The proliferation of e-learning technologies, such as Massive Open On-line Courses (MOOCs) and Intelligent Tutoring Systems (ITS), has benefited many learners in terms of the space and time to learn. However, diagnosing learning problems in these systems can be challenging due to the fact that few human resources (teachers) can possibly be allocated to assist the learners during the e-learning process. The problem becomes tougher when numerous e-learners learn on personalized learning paths and pace. In traditional classrooms, it is the human teachers’ job to help diagnose the students’ learning problems. In this paper, we seek to use an AI teacher to autonomously diagnose student learning problems in e-learning systems through learning performance data.

Prior efforts have shown AI technologies are capable of tackling the learning assessment problem effectively. Knowledge Tracing (KT) is the task of estimating knowledge state through sequences of student problem solving attempts on the knowledge points (or skills)¹ [1], [2]. More recently, Recurrent Neural Networks (RNN)-based KT models have made profound progress in terms of assessment accuracy [3], [4], [5]. The state-of-the-art results in KT are achieved using RNNs [4]. However, little effort has been made to tackle the learning diagnostics challenge.

The act of diagnosis involves inspection and causal reasoning.
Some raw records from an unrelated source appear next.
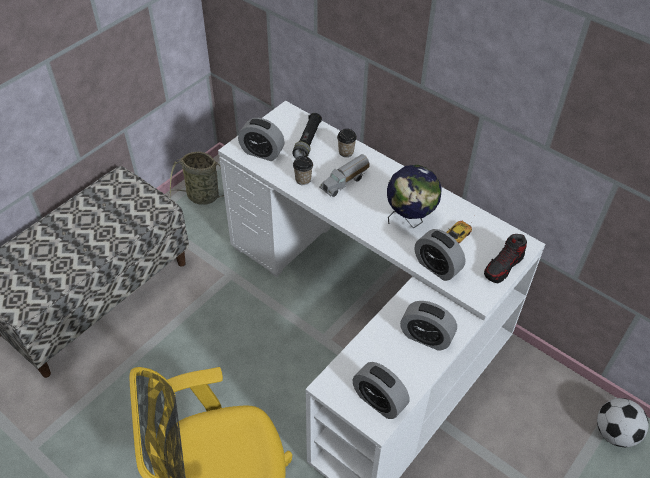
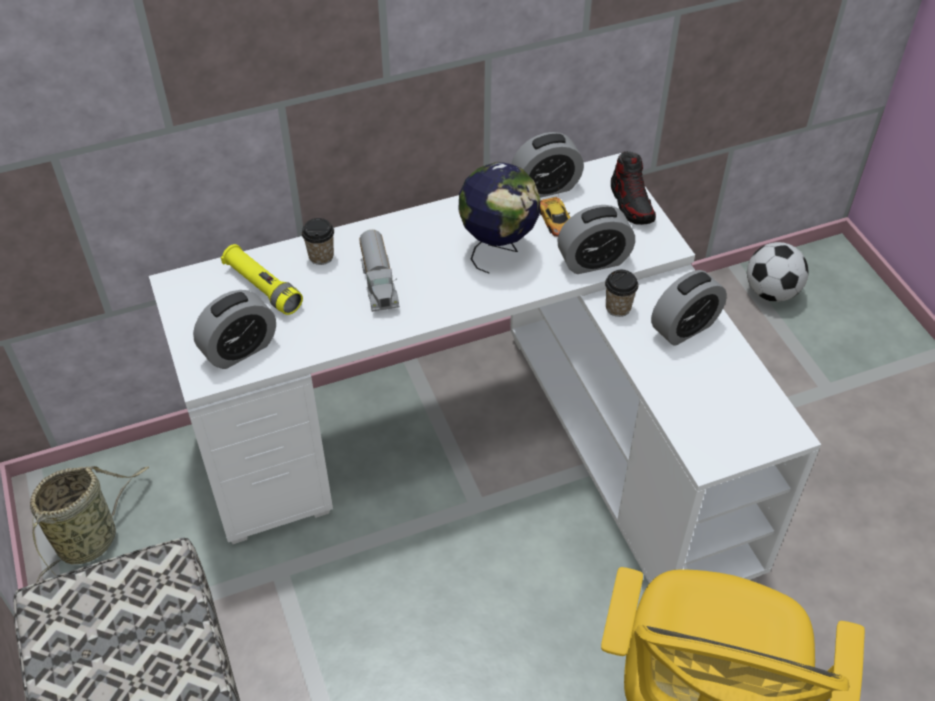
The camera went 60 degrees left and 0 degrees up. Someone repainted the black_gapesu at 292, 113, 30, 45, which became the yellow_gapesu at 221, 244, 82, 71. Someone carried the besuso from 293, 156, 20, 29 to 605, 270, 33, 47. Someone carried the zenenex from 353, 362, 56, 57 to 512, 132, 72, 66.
For example, when a student makes a problem-solving mistake, learning diagnostics uncovers the reason behind the mistake with explanations to answer the question ‘why this mistake has occurred?’ Explainable learning diagnostics helps the student to learn because not only are decisions (predictions) made but we would also know how they are made. Specifically, it requires (1) Accurate decisions should be generated by the decision model; (2) The decisions should be interpretable and understood by humans; (3) Reliable explanations should enhance the trustworthiness of the model [6]. However, conventional KT methods are a black-box [7], generating unexplainable decisions that make the model unreliable. This flaw also raises critical safety concerns where false decisions impose negative impacts on student learning [8]. Explainable KT models are the key to solve the autonomous learning diagnostics problem and to alleviate the decision-safety concerns.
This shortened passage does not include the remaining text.